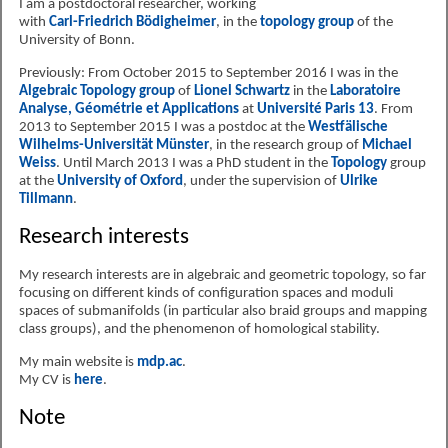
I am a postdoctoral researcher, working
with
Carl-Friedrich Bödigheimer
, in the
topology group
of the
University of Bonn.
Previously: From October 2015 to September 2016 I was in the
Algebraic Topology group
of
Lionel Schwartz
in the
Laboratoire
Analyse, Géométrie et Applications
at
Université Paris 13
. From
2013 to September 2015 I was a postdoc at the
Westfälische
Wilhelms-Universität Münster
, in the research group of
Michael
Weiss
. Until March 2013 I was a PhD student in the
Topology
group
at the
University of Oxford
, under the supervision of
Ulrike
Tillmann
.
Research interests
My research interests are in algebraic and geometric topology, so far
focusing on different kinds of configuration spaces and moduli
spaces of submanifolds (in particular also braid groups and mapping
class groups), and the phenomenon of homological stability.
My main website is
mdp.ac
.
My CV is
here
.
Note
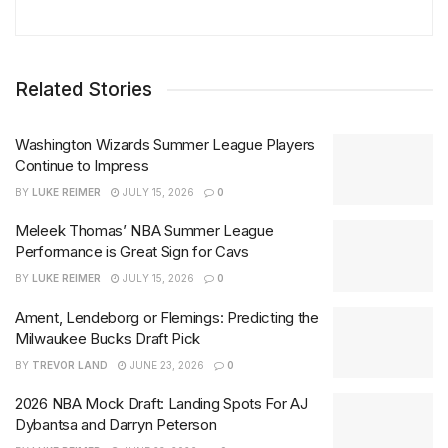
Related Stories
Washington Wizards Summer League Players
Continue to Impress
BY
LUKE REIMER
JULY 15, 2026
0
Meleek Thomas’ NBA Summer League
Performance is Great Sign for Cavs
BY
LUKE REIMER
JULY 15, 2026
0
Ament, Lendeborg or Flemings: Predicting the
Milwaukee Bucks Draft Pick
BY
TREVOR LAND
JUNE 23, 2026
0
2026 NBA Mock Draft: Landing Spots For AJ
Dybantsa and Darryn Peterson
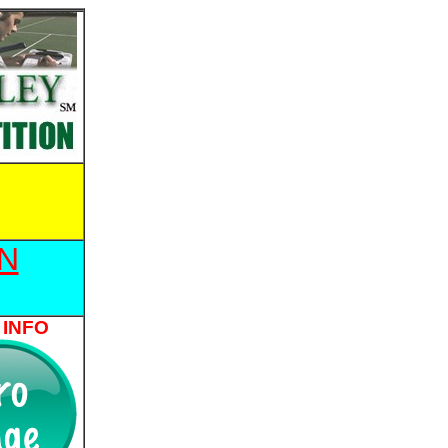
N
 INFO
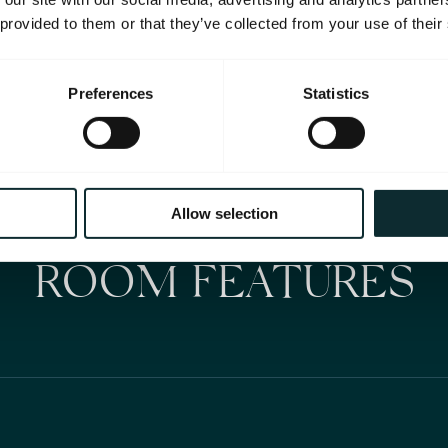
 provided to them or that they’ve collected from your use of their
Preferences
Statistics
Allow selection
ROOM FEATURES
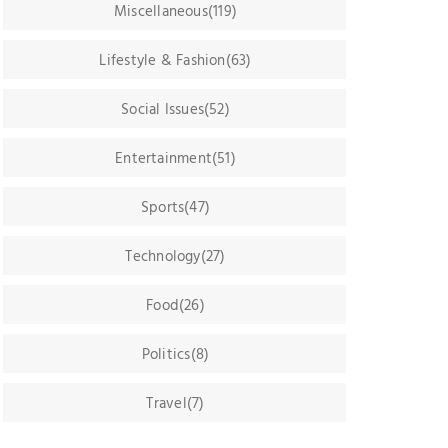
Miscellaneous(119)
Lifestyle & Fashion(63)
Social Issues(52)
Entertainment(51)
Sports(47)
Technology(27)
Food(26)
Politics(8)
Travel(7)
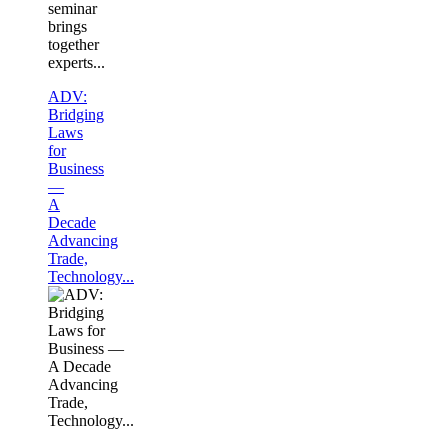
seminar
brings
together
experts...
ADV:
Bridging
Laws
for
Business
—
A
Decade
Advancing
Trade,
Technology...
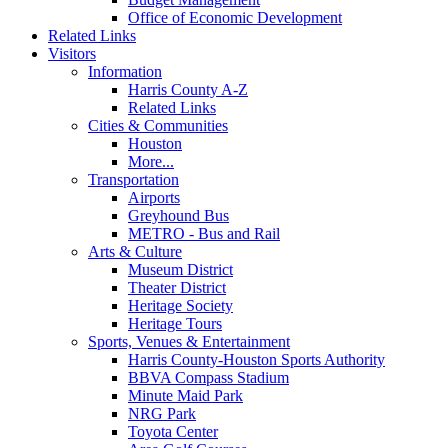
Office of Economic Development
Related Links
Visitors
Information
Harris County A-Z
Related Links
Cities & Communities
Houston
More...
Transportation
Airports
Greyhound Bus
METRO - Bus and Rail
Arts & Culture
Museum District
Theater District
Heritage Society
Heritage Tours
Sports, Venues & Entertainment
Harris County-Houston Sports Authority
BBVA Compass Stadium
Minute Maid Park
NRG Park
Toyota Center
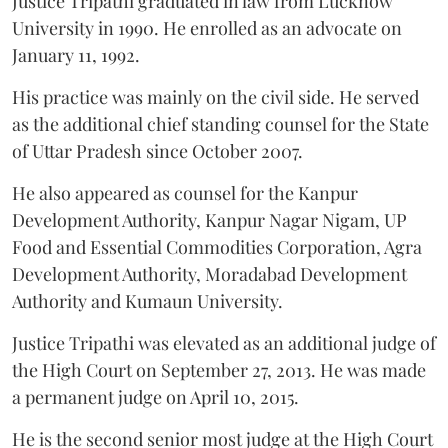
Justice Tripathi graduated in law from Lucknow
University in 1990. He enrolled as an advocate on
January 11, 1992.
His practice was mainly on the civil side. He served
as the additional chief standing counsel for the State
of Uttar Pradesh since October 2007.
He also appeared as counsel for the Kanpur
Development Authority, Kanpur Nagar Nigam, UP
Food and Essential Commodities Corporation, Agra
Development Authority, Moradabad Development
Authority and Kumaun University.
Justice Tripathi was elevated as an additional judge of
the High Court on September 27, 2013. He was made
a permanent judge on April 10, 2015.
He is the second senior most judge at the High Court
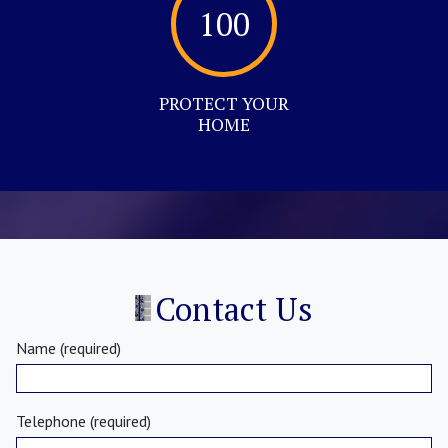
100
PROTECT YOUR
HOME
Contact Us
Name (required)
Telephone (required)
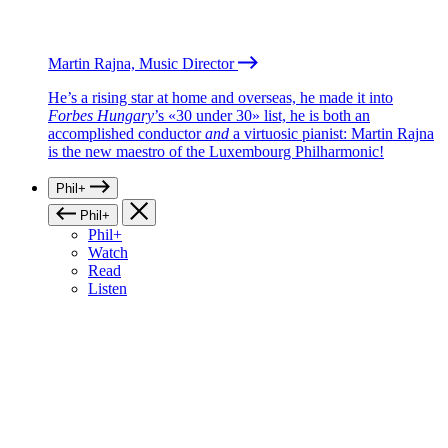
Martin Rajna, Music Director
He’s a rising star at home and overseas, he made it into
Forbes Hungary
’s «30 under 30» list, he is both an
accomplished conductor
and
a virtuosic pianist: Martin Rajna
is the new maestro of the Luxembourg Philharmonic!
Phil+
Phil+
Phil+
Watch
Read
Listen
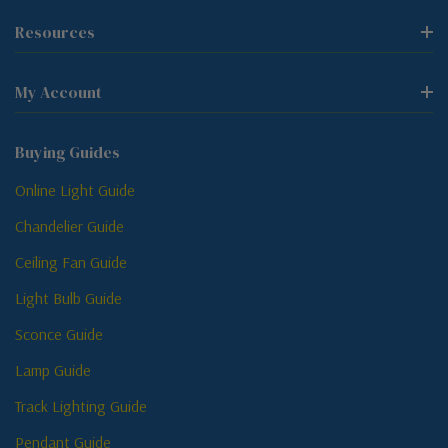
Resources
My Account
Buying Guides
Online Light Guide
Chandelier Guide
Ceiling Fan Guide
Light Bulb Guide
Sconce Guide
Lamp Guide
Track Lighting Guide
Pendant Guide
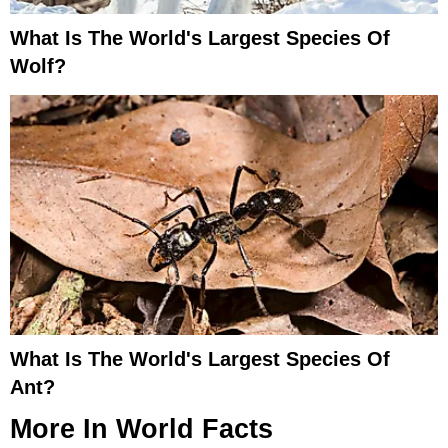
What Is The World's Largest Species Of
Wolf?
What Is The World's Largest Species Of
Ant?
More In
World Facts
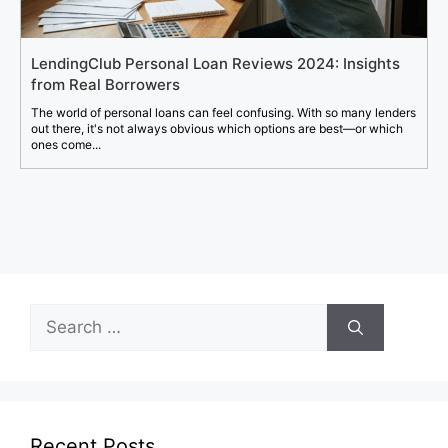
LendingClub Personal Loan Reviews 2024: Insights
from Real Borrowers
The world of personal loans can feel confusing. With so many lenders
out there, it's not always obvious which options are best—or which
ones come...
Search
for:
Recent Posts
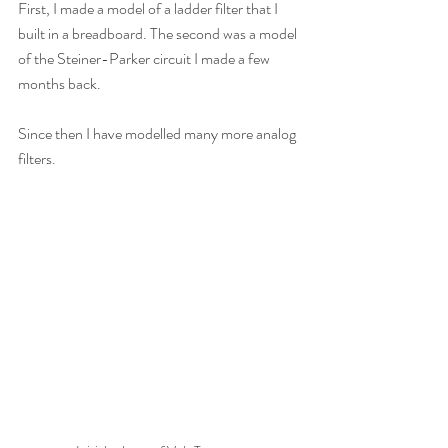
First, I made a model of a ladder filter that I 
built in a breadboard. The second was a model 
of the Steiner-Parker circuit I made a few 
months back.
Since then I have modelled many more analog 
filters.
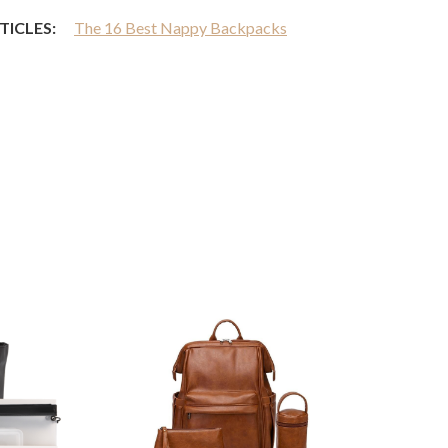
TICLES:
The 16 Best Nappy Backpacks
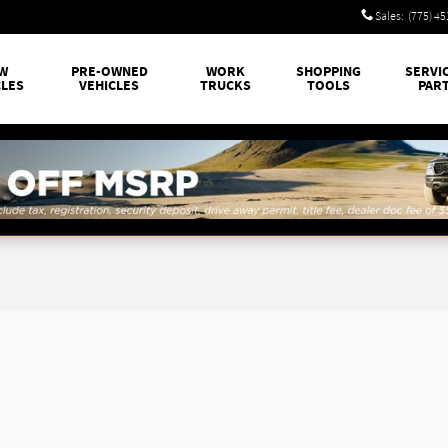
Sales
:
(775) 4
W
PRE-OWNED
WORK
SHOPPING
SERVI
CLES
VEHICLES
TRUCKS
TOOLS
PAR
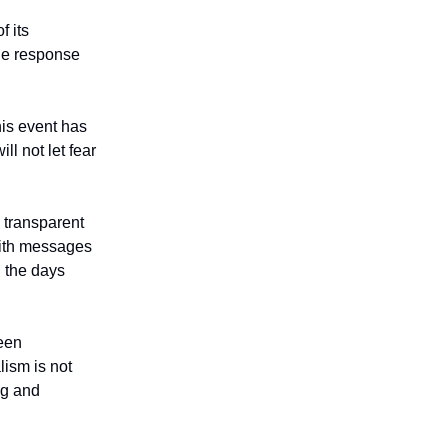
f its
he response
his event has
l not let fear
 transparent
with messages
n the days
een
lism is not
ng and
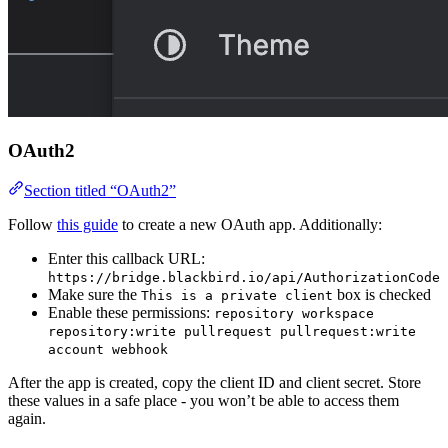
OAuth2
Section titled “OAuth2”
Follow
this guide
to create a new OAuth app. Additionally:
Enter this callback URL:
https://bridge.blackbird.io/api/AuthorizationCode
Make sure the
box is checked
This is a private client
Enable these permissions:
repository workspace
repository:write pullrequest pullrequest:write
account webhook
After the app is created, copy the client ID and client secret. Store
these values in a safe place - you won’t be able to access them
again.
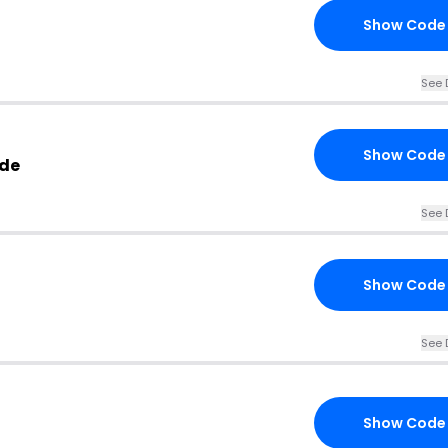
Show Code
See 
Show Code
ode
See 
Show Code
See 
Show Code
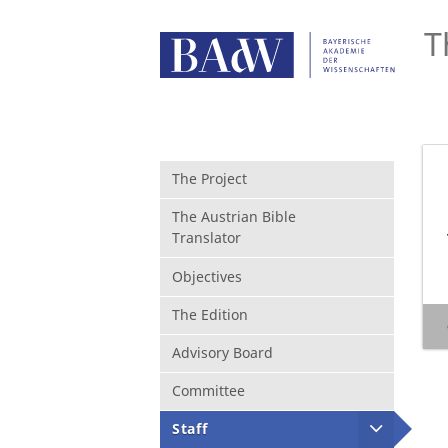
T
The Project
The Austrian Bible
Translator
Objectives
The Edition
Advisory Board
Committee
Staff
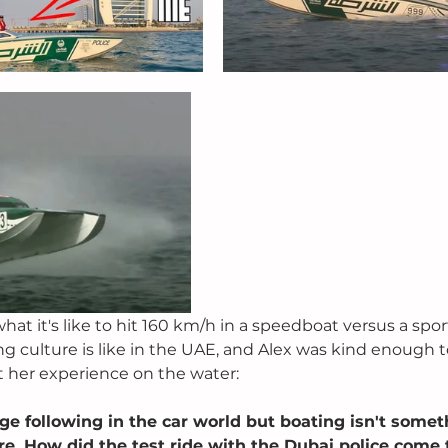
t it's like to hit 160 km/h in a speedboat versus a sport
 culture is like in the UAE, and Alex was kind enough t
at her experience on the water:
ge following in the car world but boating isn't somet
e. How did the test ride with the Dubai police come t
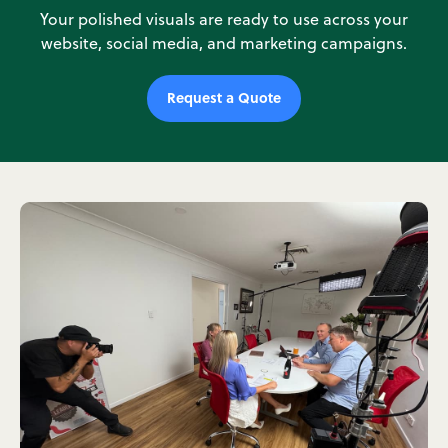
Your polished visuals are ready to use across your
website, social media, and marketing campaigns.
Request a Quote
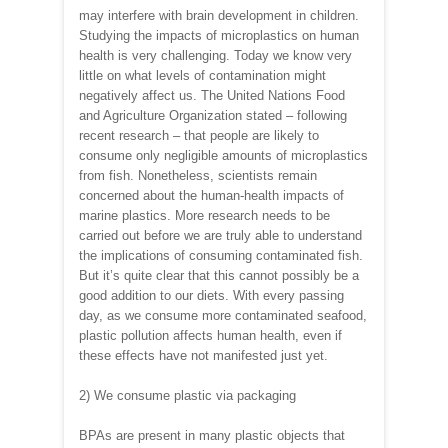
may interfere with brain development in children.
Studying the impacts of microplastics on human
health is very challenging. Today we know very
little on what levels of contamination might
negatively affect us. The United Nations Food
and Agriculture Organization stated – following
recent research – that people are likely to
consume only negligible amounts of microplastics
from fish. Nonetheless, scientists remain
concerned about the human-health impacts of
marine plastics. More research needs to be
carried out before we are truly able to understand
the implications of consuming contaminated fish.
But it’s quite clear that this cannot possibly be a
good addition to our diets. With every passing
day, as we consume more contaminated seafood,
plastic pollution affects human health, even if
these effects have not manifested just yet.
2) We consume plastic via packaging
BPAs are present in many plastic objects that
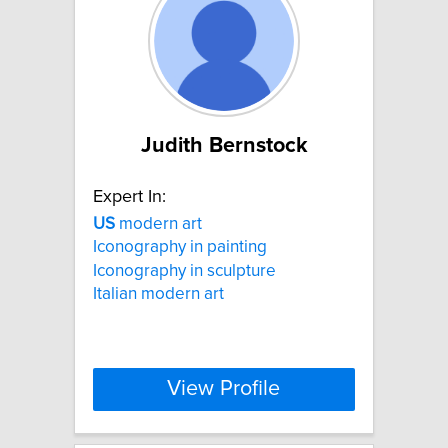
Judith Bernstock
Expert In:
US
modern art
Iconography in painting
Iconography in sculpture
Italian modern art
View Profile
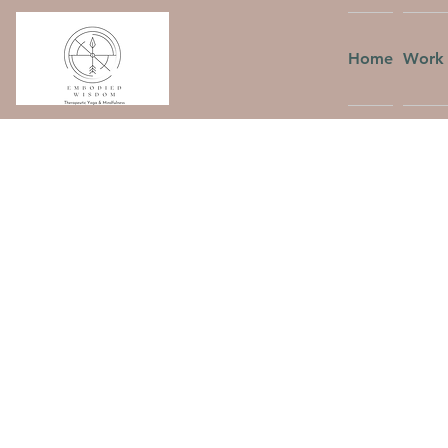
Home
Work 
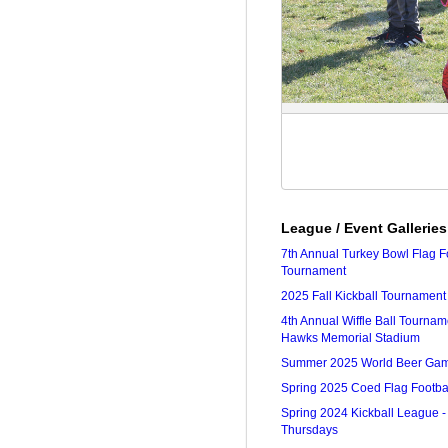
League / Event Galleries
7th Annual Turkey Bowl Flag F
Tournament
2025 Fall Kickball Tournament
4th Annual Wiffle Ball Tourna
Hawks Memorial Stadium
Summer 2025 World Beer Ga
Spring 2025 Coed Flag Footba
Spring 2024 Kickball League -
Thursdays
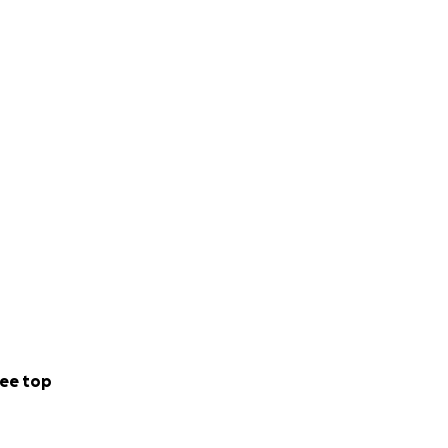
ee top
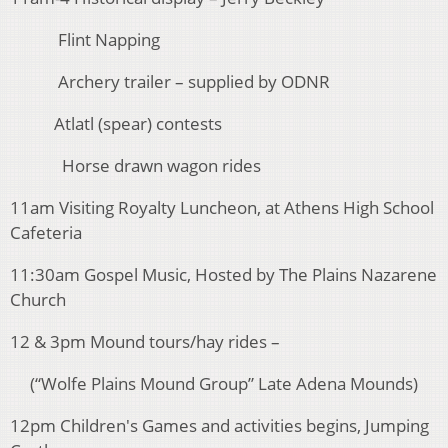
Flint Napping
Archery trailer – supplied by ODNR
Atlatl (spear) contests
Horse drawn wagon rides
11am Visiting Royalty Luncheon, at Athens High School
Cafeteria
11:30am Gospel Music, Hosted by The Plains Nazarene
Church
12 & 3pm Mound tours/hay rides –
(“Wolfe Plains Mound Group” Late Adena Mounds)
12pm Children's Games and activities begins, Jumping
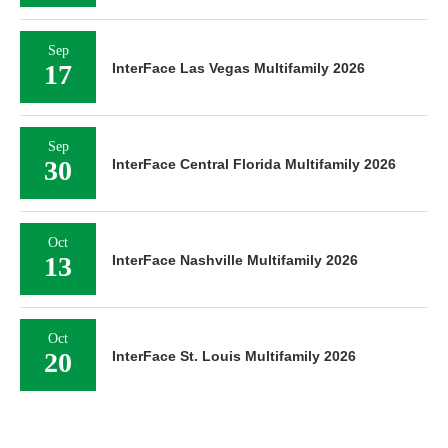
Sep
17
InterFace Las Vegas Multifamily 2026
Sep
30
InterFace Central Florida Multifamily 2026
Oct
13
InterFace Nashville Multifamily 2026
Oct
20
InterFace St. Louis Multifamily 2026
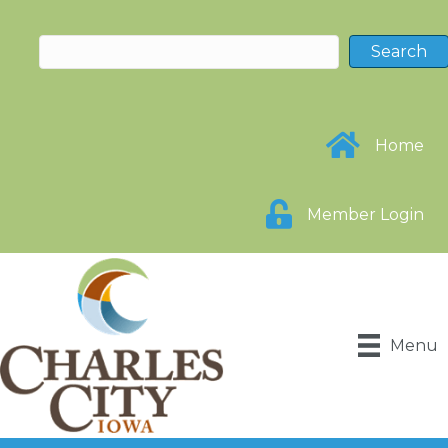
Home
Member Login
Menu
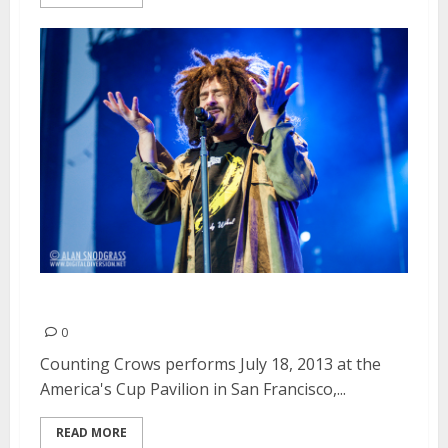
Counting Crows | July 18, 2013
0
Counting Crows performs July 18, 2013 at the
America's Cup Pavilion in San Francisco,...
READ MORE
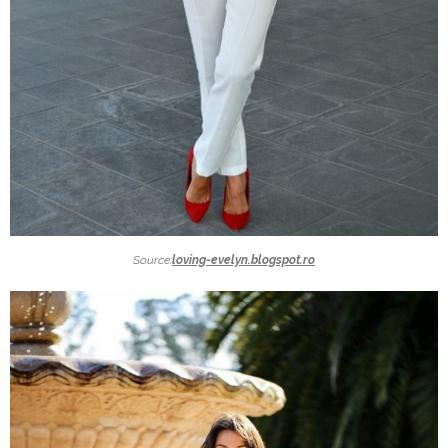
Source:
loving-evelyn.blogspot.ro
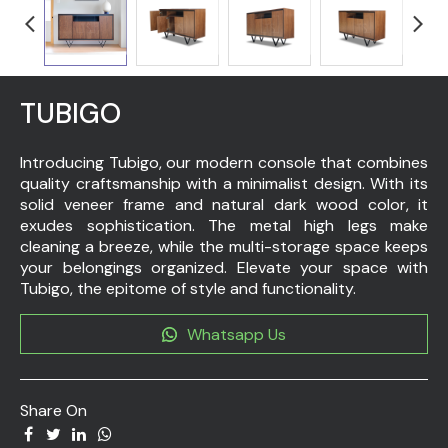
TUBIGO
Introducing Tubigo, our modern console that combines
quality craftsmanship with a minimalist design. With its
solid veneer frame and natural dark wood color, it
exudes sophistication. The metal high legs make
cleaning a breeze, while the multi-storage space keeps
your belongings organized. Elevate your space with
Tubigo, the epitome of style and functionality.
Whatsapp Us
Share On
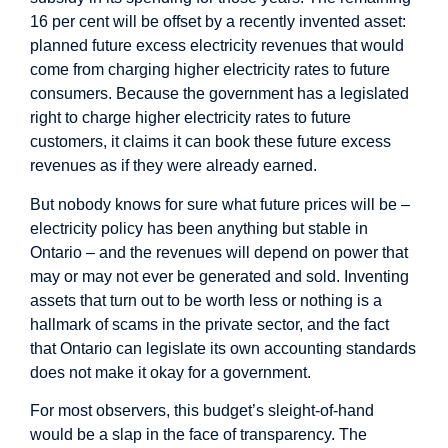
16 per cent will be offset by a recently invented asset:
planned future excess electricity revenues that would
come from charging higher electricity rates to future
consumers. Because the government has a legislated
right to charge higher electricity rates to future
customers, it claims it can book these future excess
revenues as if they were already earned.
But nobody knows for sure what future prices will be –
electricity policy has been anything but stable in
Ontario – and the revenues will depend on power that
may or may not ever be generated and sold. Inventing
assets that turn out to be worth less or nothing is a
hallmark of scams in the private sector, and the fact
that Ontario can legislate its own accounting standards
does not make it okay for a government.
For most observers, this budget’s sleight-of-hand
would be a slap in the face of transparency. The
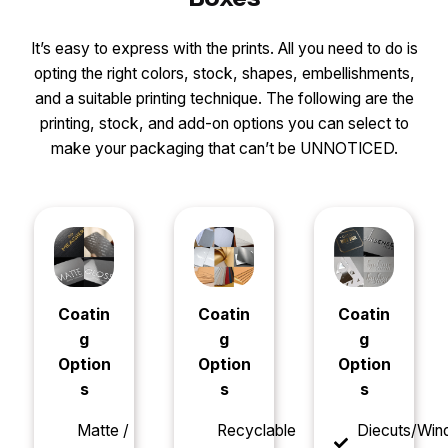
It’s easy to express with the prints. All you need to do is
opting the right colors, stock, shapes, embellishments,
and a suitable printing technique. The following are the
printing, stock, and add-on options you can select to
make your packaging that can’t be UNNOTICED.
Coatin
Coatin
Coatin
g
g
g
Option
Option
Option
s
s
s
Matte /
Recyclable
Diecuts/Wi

★ ★ ★

**What you are asked to do:** Only the lines of the listing above from the one with "LendingClub Personal Loan" through the one with "of the Steiner-Parker circuit I made a few" should be output, exactly, with both ends kept and pictures left out.

**Output:**
LendingClub Personal Loan Reviews 2024: Insights
from Real Borrowers
The world of personal loans can feel confusing. With so many lenders
out there, it's not always obvious which options are best—or which
ones come...
Search
for:
Recent Posts
First, I made a model of a ladder filter that I 
built in a breadboard. The second was a model 
of the Steiner-Parker circuit I made a few 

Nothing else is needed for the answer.